◆ DIRECTIONS
Filter this material down to the lines that hold "sobre", copying each one.

-- DATA IN THIS EXERCISE follows --

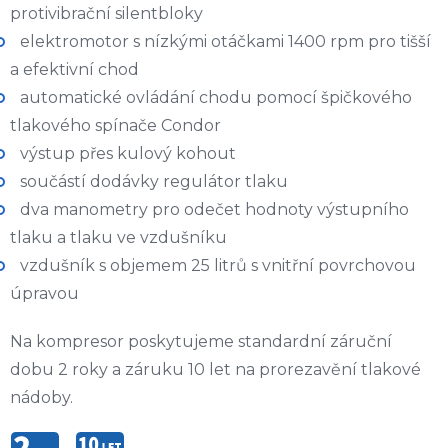
protivibrační silentbloky
elektromotor s nízkými otáčkami 1400 rpm pro tišší
a efektivní chod
automatické ovládání chodu pomocí špičkového
tlakového spínače Condor
výstup přes kulový kohout
součástí dodávky regulátor tlaku
dva manometry pro odečet hodnoty výstupního
tlaku a tlaku ve vzdušníku
vzdušník s objemem 25 litrů s vnitřní povrchovou
úpravou
Na kompresor poskytujeme standardní záruční
dobu 2 roky a záruku 10 let na prorezavění tlakové
nádoby.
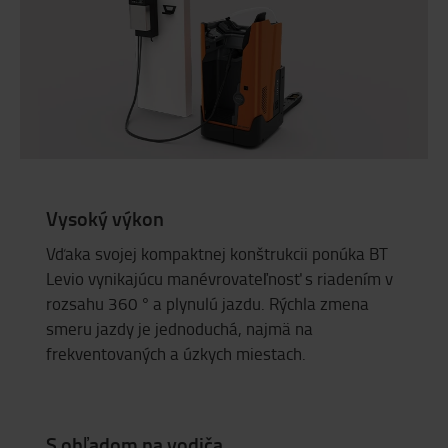
Vysoký výkon
Vďaka svojej kompaktnej konštrukcii ponúka BT
Levio vynikajúcu manévrovateľnosť s riadením v
rozsahu 360 ° a plynulú jazdu. Rýchla zmena
smeru jazdy je jednoduchá, najmä na
frekventovaných a úzkych miestach.
S ohľadom na vodiča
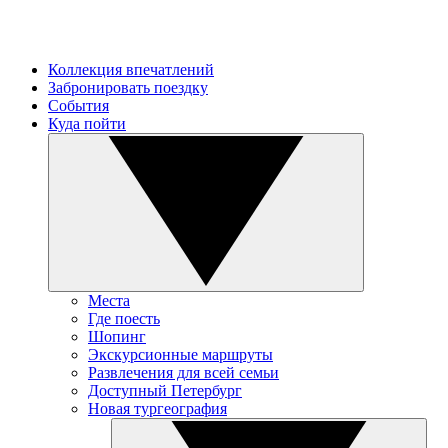
Коллекция впечатлений
Забронировать поездку
События
Куда пойти
Места
Где поесть
Шопинг
Экскурсионные маршруты
Развлечения для всей семьи
Доступный Петербург
Новая тургеография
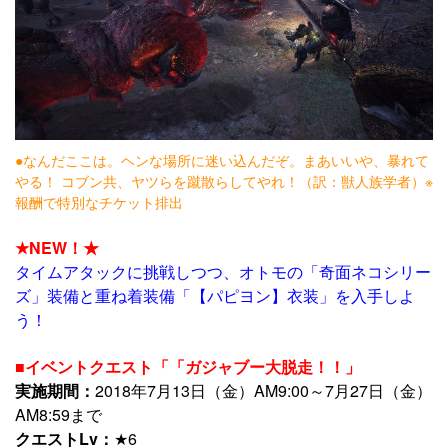
●なんだここは。ヘンな場所に迷い込んだぞ。まあいいや、暴れて
やる！ コブン共、ヤツらを蹴散らしてやれ！（訳：獣人族学者）※
報酬で特別なチケット排出
★NEW！★
タイムアタックに挑戦しつつ、オトモの「奇面ネコシリー
ズ」装備と重ね着装備「【パピヨン】衣装」を入手しよ
う！
■イベントクエスト「「ガジャブー大脱走！！」
実施期間：
2018年7月13日（金）AM9:00～7月27日（金）
AM8:59まで
クエストLv：
★6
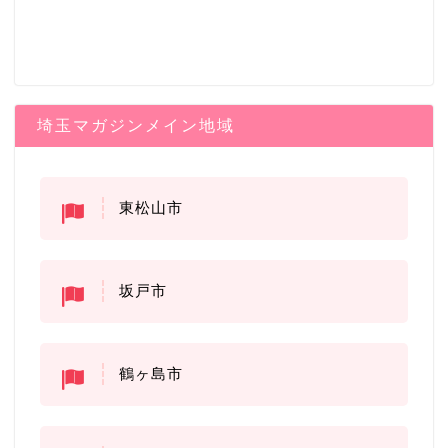
埼玉マガジンメイン地域
東松山市
坂戸市
鶴ヶ島市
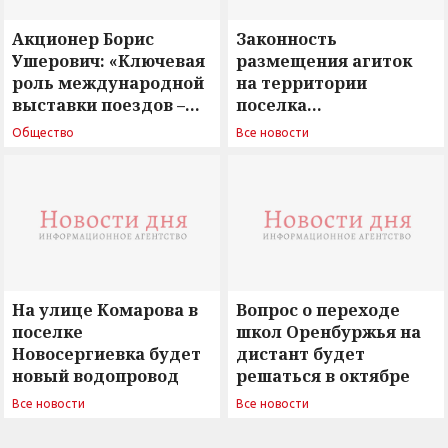
Акционер Борис
Законность
Ушерович: «Ключевая
размещения агиток
роль международной
на территории
выставки поездов –
поселка
поиск ответов на
Новосергиевка
Общество
Все новости
вызовы времени»
остается под
сомнением
На улице Комарова в
Вопрос о переходе
поселке
школ Оренбуржья на
Новосергиевка будет
дистант будет
новый водопровод
решаться в октябре
Все новости
Все новости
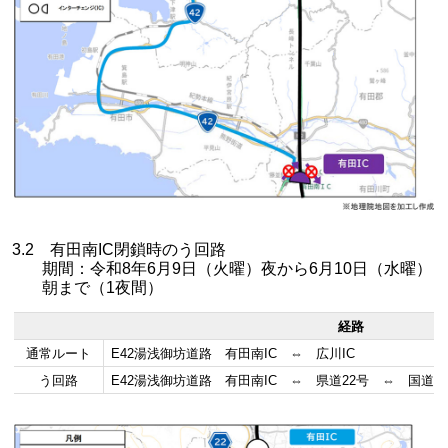
3.2 有田南IC閉鎖時のう回路
期間：令和8年6月9日（火曜）夜から6月10日（水曜）
朝まで（1夜間）
経路
通常ルート
E42湯浅御坊道路 有田南IC ⇔ 広川IC
う回路
E42湯浅御坊道路 有田南IC ⇔ 県道22号 ⇔ 国道4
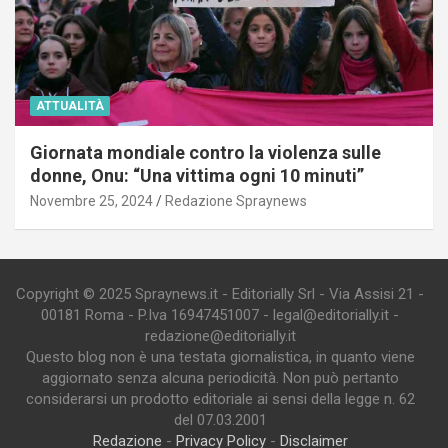
ATTUALITÀ
Giornata mondiale contro la violenza sulle
donne, Onu: “Una vittima ogni 10 minuti”
Novembre 25, 2024
Redazione Spraynews
Copyright © 2025 Spraynews.it - Editorially Srl - Via Assisi 21 -
00181 Roma - P.Iva 16947451007 - legal@editorially.it -
redazione@editorially.it
Questo blog non è una testata giornalistica, in quanto viene
aggiornato senza alcuna periodicità. Non può pertanto
considerarsi un prodotto editoriale ai sensi della legge n. 62
del 07.03.2001
Redazione
-
Privacy Policy
-
Disclaimer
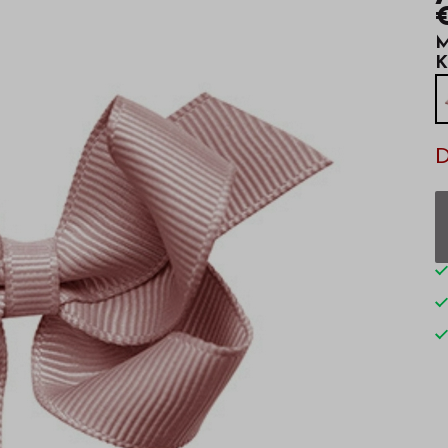
M
K
D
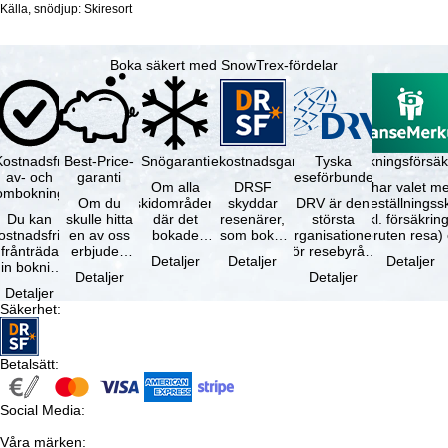
Källa, snödjup: Skiresort
Boka säkert med SnowTrex-fördelar
Kostnadsfri
Best-Price-
Snögaranti
Resekostnadsgaranti
Tyska
Avbokningsförsäk
av- och
garanti
reseförbundet
Om alla
DRSF
Du har valet me
ombokning
Om du
skidområden
skyddar
DRV är den
avbeställningss
Du kan
skulle hitta
där det
resenärer,
största
(inkl. försäkrin
ostnadsfritt
en av oss
bokade
som bokat
organisationen
avbruten resa)
frånträda
erbjuden
liftkortet
en
för resebyråer
…
Detaljer
Detaljer
Detaljer
in bokning
resa – med
gäller –
paketresa
och
Detaljer
Detaljer
inom 5
samma
skidområdets
eller
researrangörer
Detaljer
dagar efter
tillgång och
högsta …
förbundna
i Tyskland. …
Säkerhet
:
…
inkluderade
resetjänster
…
hos en …
Betalsätt
:
Social Media
:
Våra märken
:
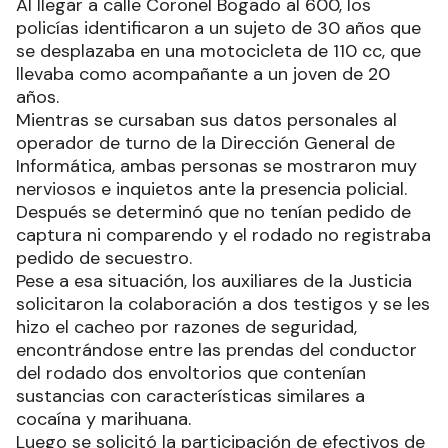
Al llegar a calle Coronel Bogado al 600, los
policías identificaron a un sujeto de 30 años que
se desplazaba en una motocicleta de 110 cc, que
llevaba como acompañante a un joven de 20
años.
Mientras se cursaban sus datos personales al
operador de turno de la Dirección General de
Informática, ambas personas se mostraron muy
nerviosos e inquietos ante la presencia policial.
Después se determinó que no tenían pedido de
captura ni comparendo y el rodado no registraba
pedido de secuestro.
Pese a esa situación, los auxiliares de la Justicia
solicitaron la colaboración a dos testigos y se les
hizo el cacheo por razones de seguridad,
encontrándose entre las prendas del conductor
del rodado dos envoltorios que contenían
sustancias con características similares a
cocaína y marihuana.
Luego se solicitó la participación de efectivos de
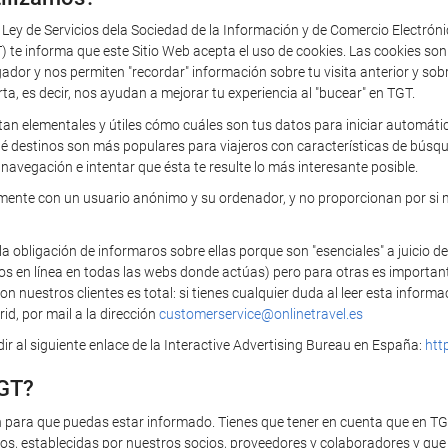
a Ley de Servicios dela Sociedad de la Información y de Comercio Electrón
 informa que este Sitio Web acepta el uso de cookies. Las cookies so
 y nos permiten "recordar" información sobre tu visita anterior y sobre 
rta, es decir, nos ayudan a mejorar tu experiencia al "bucear" en TGT.
tan elementales y útiles cómo cuáles son tus datos para iniciar automática
ué destinos son más populares para viajeros con características de búsq
navegación e intentar que ésta te resulte lo más interesante posible.
camente con un usuario anónimo y su ordenador, y no proporcionan por si 
bligación de informaros sobre ellas porque son "esenciales" a juicio de
ios en línea en todas las webs donde actúas) pero para otras es importan
 nuestros clientes es total: si tienes cualquier duda al leer esta infor
id, por mail a la dirección
customerservice@onlinetravel.es
r al siguiente enlace de la Interactive Advertising Bureau en España:
htt
TGT?
n para que puedas estar informado. Tienes que tener en cuenta que en T
s, establecidas por nuestros socios, proveedores y colaboradores y que t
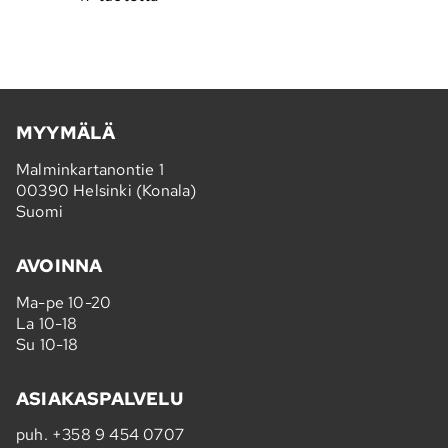
MYYMÄLÄ
Malminkartanontie 1
00390 Helsinki (Konala)
Suomi
AVOINNA
Ma-pe 10-20
La 10-18
Su 10-18
ASIAKASPALVELU
puh.
+358 9 454 0707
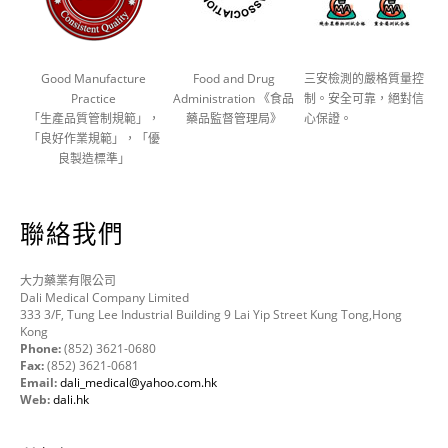
Good Manufacture
Food and Drug
三安檢測的嚴格質量控
Practice
Administration 《食品
制。安全可靠，絕對信
「生產品質管制規範」，
藥品監督管理局》
心保證。
「良好作業規範」，「優
良製造標準」
聯絡我們
大力藥業有限公司
Dali Medical Company Limited
333 3/F, Tung Lee Industrial Building 9 Lai Yip Street Kung Tong,Hong
Kong
Phone:
(852) 3621-0680
Fax:
(852) 3621-0681
Email:
dali_medical@yahoo.com.hk
Web:
dali.hk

-- DATA IN THIS EXERCISE concluded --

◆ FINISHED EXERCISE
 y nos permiten "recordar" información sobre tu visita anterior y sobre 
bligación de informaros sobre ellas porque son "esenciales" a juicio de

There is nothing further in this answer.